Thursday, 18 November 2010

How do you achieve optimum participant mix at an event?

I am writing having just arrived home from an event in Dudley which I helped to organise. Big Society: The Dudley Approach aimed to bring together leaders from the public sector, representatives from voluntary, community and faith sector networks, social media experts and local business people to begin discussing a local response to the Big Society agenda.

The 150 or so participants heard from thought-provoking speakers and then participated in their choices of 9 discussions around a range of themes. Twitter was in overdrive with over 400 tweets going out or coming in, from 50 contributors, both at the event and remote from it.

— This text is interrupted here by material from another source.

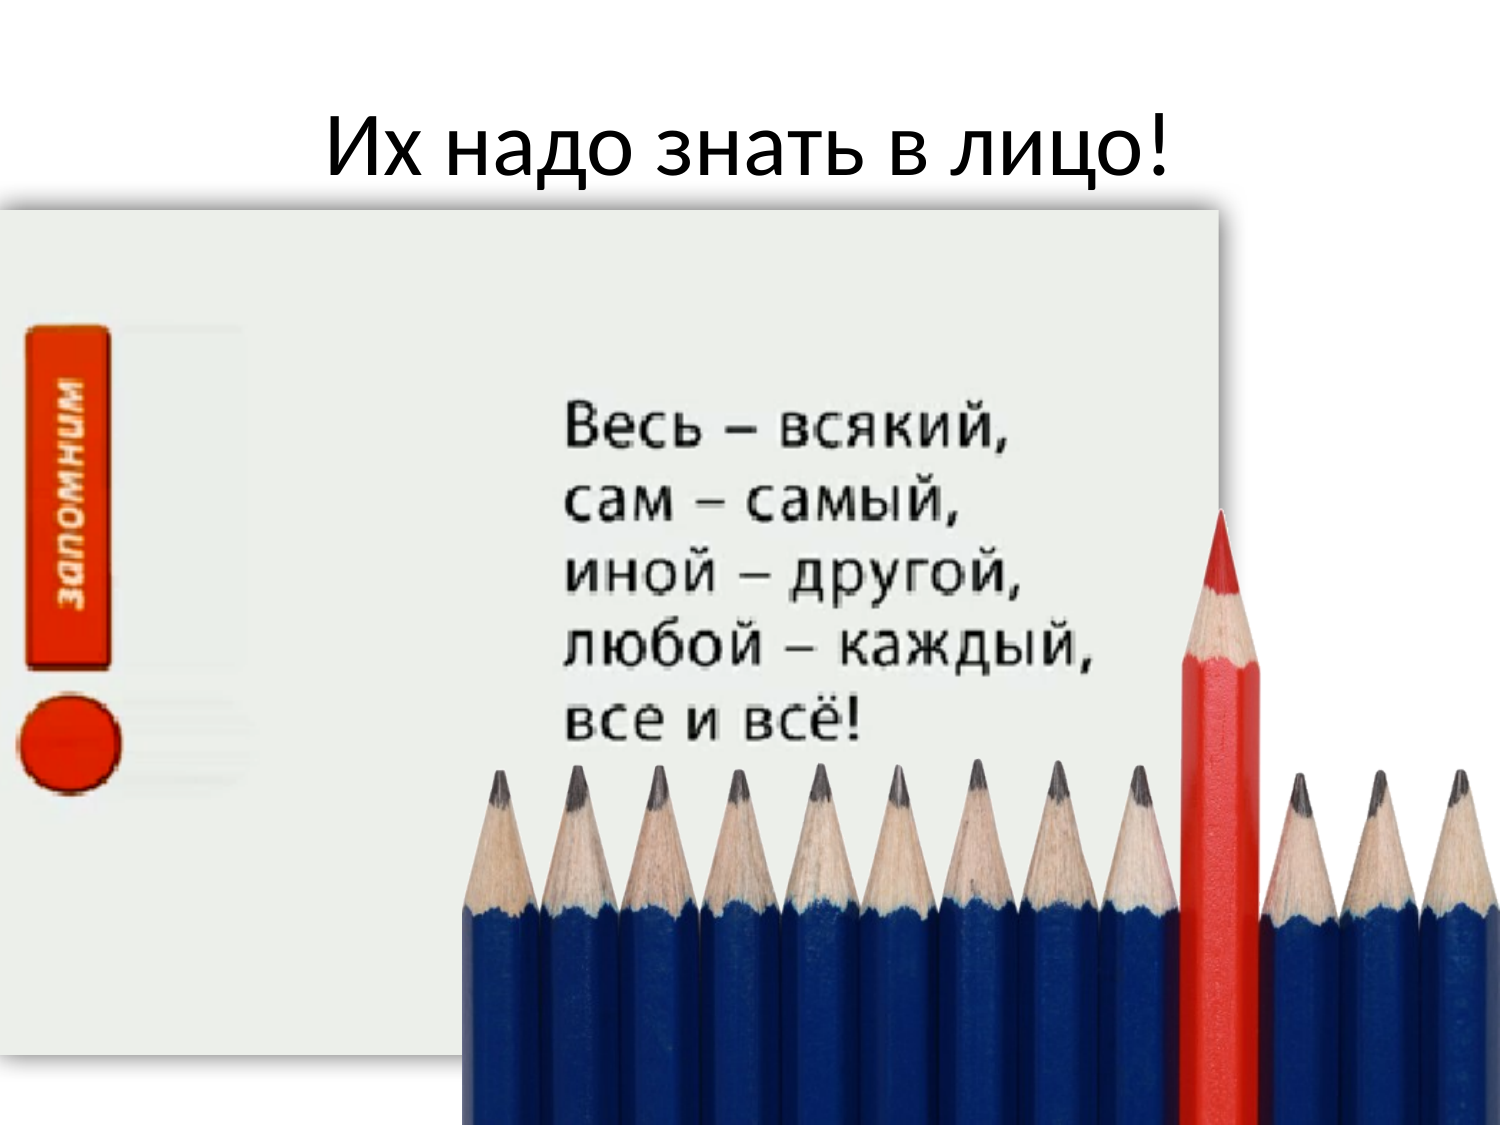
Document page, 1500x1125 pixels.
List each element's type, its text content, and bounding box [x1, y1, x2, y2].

Rob Weaver from C3 Consulting, an event participant, noted in a tweet that “Two thirds of delegates from council and/or statutory/vol agencies.” He asked where are people and businesses? Dave Conroy from Capacity Builders tweeted in saying that it “would be interesting to know how and who invited”.

Here’s the response (it’s too long for a tweet).

The invitations were circulated a month prior to the event. A few weeks before that I attempted to find local business people. I started with the 300 plus followers of Hub Stourbridge. A trawl through the followers indicated to me that this was a good starting place. I asked Hub Stourbridge to send a tweet out to see if anyone was interested in being part of a discussion with others at an event in Dudley about Big Society. I had one response – from Rob Weaver. Rob was therefore added to the invitation list. I was a little disappointed that I hadn’t heard from others, and put this down to the often quoted myth that business folk don’t want to waste time in meetings talking about these sorts of things. I apologise! It seems a few of you are happy to spend time talking about things. (I’ve worked in the voluntary sector all my life, and don’t know many business people – hopefully that will change through this work!)

We did have more formal channels which we went through, such as invitations to the Chamber of Commerce and Federation of Small Businesses. I’m not sure whether the invitation recipients actually did or thought they should pass on these invitations.

The response from the voluntary, community and faith sector was disappointing to me. My organisation (Dosti) is a network of networks, and we communicate through key contacts in networks. We invited each network to put forward a few people, to try to manage the numbers. However many, especially the more community-based networks didn’t show any interest. I’m not sure whether these folk would constitute some of Rob’s ‘people’. I don’t see it being a huge problem at this stage. Some of it is about us going to them, so next week I will be talking with 40 or 50 tenants and residents association members from across the borough about the Big Society. This invitation came from the chair of their federation, and will enable the involvement of more people than would be likely to attend an event like the one tonight.

A few of our networks hosted a Big Society event back in September, attended by over 40 people, so perhaps some people have got what they need for now in terms of information and discussion. I’m happy to give presentations about the Big Society to any of our networks, and/or run facilitated discussions on the topic. The goal is that the many different discussions going on over the next few weeks and months can be co-ordinated in some way and people bought together in different ways.

Also during the summer I ran a couple of ‘Big Society down the pub’ informal chats, which attracted a small number of people, including some volunteers. It would be fantastic if we could have more of these run by lots of people in a variety of places, perhaps feeding in to one place online. (I intend to blog about the couple we did – just struggling for time!)

We were quite clear from the outset that this event wasn’t going to have an open invitation to the public, which is not to say that we wouldn’t consider other sorts of events which we’d publicise in the press etc. and invite anyone to. We would like to encourage online discussion from anyone interested, and will develop ways to do this too. We can start through a group I’ve set up on the Big Society in the North site (the North being north of London)! Do join me there, it’s been lonely! I’m in ‘The Dudley Approach’
My learning points:

• People outside the public and voluntary sector are more interested in this than I thought.
• One tweet via Hub Stourbridge wasn’t enough to get attention.
• The discussion needs to be taken wider, by as many people as possible, as soon as possible.

My questions to you (please respond below):

• What should we have done to attract the attention of more businesses? And how?
• What can we all do to engage ‘people’ in the discussion?
• Should I develop a ‘Big Society Conversation Pack’ to help people start discussions?

Thanks to Rob and Dave for asking the questions.


  1. Hi Lorna

    Watching the event via Twitter from afar it looked like an excellent evening of which you should all be proud. There will always be problems reaching out to everybody who might be at an event, but, at least you were prepared to open up the discussion to people who were not in the room.

    I personally think we need to crack the one about business involvement in the Big Society. As public funding recedes, good relations between community organisations and businesses are going to be essential, and they are equally important for both parties. Businesses need thriving local communities.

    As for interest from community representatives. I don't think most community people want to engage in debating what the Big Society is, they just want to get on with what they have always done, making their communities a better place.

  2. Thanks for your comments John. I've only just figured out that I needed to approve comments on this site, so sorry for the delay! I'll change the settings when I figure out how.